▶ _Text section_

# # # # # # #

Credits to Leadlap.de, Chris Liemann, Andre Wiegold, and Simon Mones for the original reporting.
Yesterday, Leadlap.de releases an article of their exclusive interview with Jacques Villeneuve where Villeneuve talks on his plans for the 2020 racing season, his criticism on his competitor’s driving behaviours following a penalty-ridden American Fan Fest Semi Finals at Hockenheim, and his thoughts on visiting Zolder – the track where his father Gilles was killed in a Qualifying accident during the 1982 Belgian Grand Prix – for the first time.
Villeneuve is currently making his NASCAR Whelen Euro Series debut this year. It marked his return to NASCAR for the first time since his participation in the NASCAR Pinty’s Series race at Trois-Rivieres in 2014, as well as his first full racing season since his last (incomplete) full season in Formula One with BMW Sauber in 2006.
He also became the first Canadian driver to compete full-time in the NASCAR Whelen Euro Series, and just the second Canadian driver to race in EuroNASCAR after Jean-Francois Dumoulin, who made a cameo appearance in the 2018 season finale round at Zolder.
After 11 races, Villeneuve currently sits in 8th place in the Elite 1 championship with 331 points having scored 3 podium finishes, a total of 6 Top 10 finishes, and one pole position at Venray. Leadlap reports that Villeneuve is satisfied with his comeback so far, and he currently plans to not only continue racing in the NASCAR Whelen Euro Series in 2020, but he also hints that he may become an owner-driver next season.
“We don’t have a real workshop where we can prepare the car. As a rule, we don’t come to the track until Thursday or Friday morning [before a race weekend] with a mechanic and an engineer to prepare the car. We are still competitive with our pace and it’s a lot of fun to drive here in the NWES,” Villeneuve told Leadlap.de.
“It’s a learning year for me to understand how everything works here in EuroNASCAR. I hope to start my own team next year. That’s what I’m working on right now,” said Villeneuve as he revealed his current plans for 2020.

# # # # # # #

▶ _Information_
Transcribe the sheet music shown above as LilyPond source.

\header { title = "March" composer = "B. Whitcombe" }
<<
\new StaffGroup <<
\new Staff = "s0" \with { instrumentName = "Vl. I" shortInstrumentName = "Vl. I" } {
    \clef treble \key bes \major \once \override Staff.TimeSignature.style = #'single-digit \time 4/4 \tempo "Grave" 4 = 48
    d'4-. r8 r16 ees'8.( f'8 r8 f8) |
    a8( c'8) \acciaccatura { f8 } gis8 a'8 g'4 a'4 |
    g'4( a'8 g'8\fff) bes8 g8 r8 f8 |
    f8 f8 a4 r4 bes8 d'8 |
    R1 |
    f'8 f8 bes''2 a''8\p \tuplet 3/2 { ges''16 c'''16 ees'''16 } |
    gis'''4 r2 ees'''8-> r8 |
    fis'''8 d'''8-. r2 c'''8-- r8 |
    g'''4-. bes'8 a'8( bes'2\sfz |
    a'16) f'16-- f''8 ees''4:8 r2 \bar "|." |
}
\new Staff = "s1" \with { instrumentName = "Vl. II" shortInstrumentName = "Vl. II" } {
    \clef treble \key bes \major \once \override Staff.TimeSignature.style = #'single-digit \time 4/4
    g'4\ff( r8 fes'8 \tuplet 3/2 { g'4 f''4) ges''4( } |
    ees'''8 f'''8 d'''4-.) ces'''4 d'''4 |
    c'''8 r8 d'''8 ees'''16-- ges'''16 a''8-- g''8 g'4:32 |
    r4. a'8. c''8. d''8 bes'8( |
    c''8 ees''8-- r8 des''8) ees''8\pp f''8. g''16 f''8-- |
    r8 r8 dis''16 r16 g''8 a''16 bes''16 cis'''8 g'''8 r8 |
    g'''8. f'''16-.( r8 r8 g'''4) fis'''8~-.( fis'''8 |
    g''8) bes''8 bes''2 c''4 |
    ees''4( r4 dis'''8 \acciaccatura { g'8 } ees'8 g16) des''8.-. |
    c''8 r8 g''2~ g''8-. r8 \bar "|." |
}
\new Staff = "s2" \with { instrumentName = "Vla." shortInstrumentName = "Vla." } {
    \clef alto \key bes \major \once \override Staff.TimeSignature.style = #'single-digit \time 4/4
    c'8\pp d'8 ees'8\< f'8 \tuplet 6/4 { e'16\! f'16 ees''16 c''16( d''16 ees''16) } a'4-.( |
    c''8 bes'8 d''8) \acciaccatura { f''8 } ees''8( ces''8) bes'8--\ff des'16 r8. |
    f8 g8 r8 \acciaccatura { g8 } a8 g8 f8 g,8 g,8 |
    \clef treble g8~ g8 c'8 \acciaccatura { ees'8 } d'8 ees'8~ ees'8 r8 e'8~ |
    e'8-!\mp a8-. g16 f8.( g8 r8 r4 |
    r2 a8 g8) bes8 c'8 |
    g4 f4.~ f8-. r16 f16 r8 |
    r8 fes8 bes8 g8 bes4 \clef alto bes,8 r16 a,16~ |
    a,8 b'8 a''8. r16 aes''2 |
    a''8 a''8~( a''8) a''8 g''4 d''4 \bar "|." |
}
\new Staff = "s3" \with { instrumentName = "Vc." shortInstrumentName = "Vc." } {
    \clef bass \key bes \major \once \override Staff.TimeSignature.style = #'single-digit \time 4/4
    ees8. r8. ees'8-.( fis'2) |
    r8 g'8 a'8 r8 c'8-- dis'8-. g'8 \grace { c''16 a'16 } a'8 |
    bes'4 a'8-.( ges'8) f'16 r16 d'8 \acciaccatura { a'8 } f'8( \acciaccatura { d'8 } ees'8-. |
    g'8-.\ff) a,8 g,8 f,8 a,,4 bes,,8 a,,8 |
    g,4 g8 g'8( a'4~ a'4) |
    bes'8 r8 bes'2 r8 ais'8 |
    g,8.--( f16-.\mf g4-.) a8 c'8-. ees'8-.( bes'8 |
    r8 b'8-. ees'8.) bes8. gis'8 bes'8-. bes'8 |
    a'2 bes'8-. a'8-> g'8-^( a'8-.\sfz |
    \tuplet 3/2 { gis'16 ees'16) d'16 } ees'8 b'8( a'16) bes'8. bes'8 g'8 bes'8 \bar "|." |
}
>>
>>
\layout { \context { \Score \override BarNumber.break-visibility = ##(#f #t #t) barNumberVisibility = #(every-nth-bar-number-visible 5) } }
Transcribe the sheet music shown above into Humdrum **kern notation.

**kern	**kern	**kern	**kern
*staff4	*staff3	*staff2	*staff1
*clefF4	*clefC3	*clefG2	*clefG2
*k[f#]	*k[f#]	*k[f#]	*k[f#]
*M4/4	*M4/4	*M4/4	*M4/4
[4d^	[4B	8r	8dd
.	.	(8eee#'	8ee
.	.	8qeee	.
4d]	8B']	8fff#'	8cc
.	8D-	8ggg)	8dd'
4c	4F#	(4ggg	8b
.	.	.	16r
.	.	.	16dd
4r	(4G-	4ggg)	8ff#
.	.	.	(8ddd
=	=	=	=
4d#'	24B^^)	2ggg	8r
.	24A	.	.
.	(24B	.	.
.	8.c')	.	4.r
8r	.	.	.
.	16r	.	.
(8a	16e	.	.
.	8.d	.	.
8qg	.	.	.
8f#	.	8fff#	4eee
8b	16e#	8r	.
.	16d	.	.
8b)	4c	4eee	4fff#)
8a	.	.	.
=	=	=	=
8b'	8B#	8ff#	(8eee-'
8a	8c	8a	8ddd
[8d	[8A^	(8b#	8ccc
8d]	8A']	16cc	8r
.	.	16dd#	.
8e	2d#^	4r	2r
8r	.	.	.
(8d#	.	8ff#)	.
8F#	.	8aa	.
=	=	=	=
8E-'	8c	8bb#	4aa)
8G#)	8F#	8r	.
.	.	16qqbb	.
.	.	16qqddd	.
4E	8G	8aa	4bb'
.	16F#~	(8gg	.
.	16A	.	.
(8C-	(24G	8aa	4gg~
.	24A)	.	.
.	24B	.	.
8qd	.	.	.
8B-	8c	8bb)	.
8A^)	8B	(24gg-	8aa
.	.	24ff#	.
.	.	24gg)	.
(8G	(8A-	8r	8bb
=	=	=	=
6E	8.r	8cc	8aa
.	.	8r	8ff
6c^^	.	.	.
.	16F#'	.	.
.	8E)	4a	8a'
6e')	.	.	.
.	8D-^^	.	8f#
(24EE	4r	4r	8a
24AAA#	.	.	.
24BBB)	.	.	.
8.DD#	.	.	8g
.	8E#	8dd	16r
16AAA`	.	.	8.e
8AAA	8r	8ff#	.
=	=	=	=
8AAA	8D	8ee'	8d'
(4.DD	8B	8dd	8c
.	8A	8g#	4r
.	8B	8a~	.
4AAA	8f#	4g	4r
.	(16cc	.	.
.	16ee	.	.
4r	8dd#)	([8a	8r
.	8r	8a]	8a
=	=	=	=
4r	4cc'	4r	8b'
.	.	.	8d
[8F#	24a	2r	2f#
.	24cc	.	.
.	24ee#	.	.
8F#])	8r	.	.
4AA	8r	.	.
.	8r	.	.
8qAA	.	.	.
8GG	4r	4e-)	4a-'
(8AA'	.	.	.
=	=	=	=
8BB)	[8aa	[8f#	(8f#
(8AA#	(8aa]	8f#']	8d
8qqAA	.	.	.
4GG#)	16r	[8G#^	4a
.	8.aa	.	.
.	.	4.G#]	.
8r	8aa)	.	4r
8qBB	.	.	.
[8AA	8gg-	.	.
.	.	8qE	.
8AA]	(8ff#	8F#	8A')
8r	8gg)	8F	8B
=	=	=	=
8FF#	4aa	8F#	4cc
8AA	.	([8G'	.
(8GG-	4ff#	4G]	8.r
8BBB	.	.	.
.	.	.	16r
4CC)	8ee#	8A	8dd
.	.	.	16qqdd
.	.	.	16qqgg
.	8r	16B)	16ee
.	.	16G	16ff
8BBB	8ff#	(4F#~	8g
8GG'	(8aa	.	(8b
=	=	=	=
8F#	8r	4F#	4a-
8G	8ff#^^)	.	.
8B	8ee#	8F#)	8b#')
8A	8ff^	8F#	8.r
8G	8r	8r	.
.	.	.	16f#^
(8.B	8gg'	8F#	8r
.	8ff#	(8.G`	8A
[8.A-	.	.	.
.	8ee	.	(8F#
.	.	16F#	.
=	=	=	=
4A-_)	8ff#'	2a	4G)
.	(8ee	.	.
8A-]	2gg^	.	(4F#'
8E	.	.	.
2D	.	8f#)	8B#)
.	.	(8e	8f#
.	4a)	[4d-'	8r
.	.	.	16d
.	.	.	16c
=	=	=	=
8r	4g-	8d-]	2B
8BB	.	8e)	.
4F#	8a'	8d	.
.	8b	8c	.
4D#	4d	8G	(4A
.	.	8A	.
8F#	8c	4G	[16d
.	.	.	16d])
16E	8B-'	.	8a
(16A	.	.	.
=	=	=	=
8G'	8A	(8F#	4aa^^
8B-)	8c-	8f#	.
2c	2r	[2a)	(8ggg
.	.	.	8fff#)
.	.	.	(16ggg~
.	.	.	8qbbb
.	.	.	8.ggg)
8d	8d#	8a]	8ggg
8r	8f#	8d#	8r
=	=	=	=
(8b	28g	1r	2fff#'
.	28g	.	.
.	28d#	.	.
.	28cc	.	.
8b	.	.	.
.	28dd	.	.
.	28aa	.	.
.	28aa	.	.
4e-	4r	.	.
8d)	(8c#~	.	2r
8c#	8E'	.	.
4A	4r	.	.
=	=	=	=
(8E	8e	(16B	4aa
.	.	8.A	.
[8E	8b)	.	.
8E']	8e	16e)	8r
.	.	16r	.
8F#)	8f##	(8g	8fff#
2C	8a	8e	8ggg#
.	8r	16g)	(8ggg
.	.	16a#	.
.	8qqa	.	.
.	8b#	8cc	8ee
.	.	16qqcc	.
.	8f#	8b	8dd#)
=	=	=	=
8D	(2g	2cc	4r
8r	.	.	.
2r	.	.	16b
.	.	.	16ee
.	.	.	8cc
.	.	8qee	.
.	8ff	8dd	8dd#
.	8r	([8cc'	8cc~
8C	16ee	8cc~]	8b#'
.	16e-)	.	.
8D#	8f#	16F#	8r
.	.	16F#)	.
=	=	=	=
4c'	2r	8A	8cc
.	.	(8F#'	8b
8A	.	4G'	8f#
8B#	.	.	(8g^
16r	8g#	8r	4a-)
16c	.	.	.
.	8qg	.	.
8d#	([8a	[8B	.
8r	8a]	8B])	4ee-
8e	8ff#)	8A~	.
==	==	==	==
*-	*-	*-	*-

# # # # # # #

▶ _Explore the material_
**1.** Decide whether each statement agrees with the article on Jacques Villeneuve's EuroNASCAR season. Answer yes or no for each, and quote the deciding words from the article exactly.
(a) Villeneuve is the first Canadian driver to compete full-time in the NASCAR Whelen Euro Series.
(b) After 11 races, Villeneuve is in 5th place in the Elite 1 championship.
(c) Villeneuve's team has its own workshop for preparing the car.
**2.** Continue the article on Jacques Villeneuve's EuroNASCAR season from the point where it ends.
The items are not needed for what follows.

▶ _Written responses_
**1.**
(a) Yes: "He also became the first Canadian driver to compete full-time in the NASCAR Whelen Euro Series"
(b) No: "Villeneuve currently sits in 8th place in the Elite 1 championship with 331 points"
(c) No: "We don’t have a real workshop where we can prepare the car."

**2.**
Villeneuve’s post-Formula One career is known for his controversial opinions, and he certainly didn’t hold back his frustrations on how the drivers raced at Hockenheim. The races at Hockenheim last week saw plenty of penalties being given by the officials for irresponsible driving, and this certainly does not impress him as he made his criticism clear to Leadlap.
This isn’t the first time Villeneuve has been left frustrated by how the other drivers raced this year – Following an intense battle with current championship leader Loris Hezemans on the Sunday race at Franciacorta, he was left frustrated by some of Hezemans’ blocking attempts, with Villeneuve saying to series commentator Mark Werrell in the post-race interview that he “feel the blocking is way too much” and if an incident like that happened in the States, “it would’ve been in the wall within 2 corners.”
“There is a narrow line between aggressive driving and incorrect driving, which some drivers unfortunately don’t seem to understand,” said Villeneuve to Leadlap. “If the driver ahead only blocks and leaves no room for the driver behind, then it is no wonder that accidents occur.
It is often criticized that there are not enough overtaking maneuvers nowadays. But how can you overtake if you don’t have enough space on the track? The same goes for the pushing off into the grass, that’s just not clean racing. The race control was perfectly entitled to pronounce all the penalties.”
Villeneuve thinks that the drivers today can follow the racing etiquette from the drivers that raced in the 90s. “In the 90s they respected each other on the track and left each other room. Blocking is a bad habit that has crept in over the last few years, starting in the junior classes and going as far as the professional area,” comments Villeneuve.
Villeneuve also speaks about his upcoming visit to Zolder to participate in Euro Series’ season finale race, the American Festival NASCAR Finals, on 5-6 October. Zolder is infamous for being the track where Jacques’ father Gilles was killed 37 years ago, and Jacques – who never made a visit to Zolder before – will find next week’s race to be a particularly emotional one.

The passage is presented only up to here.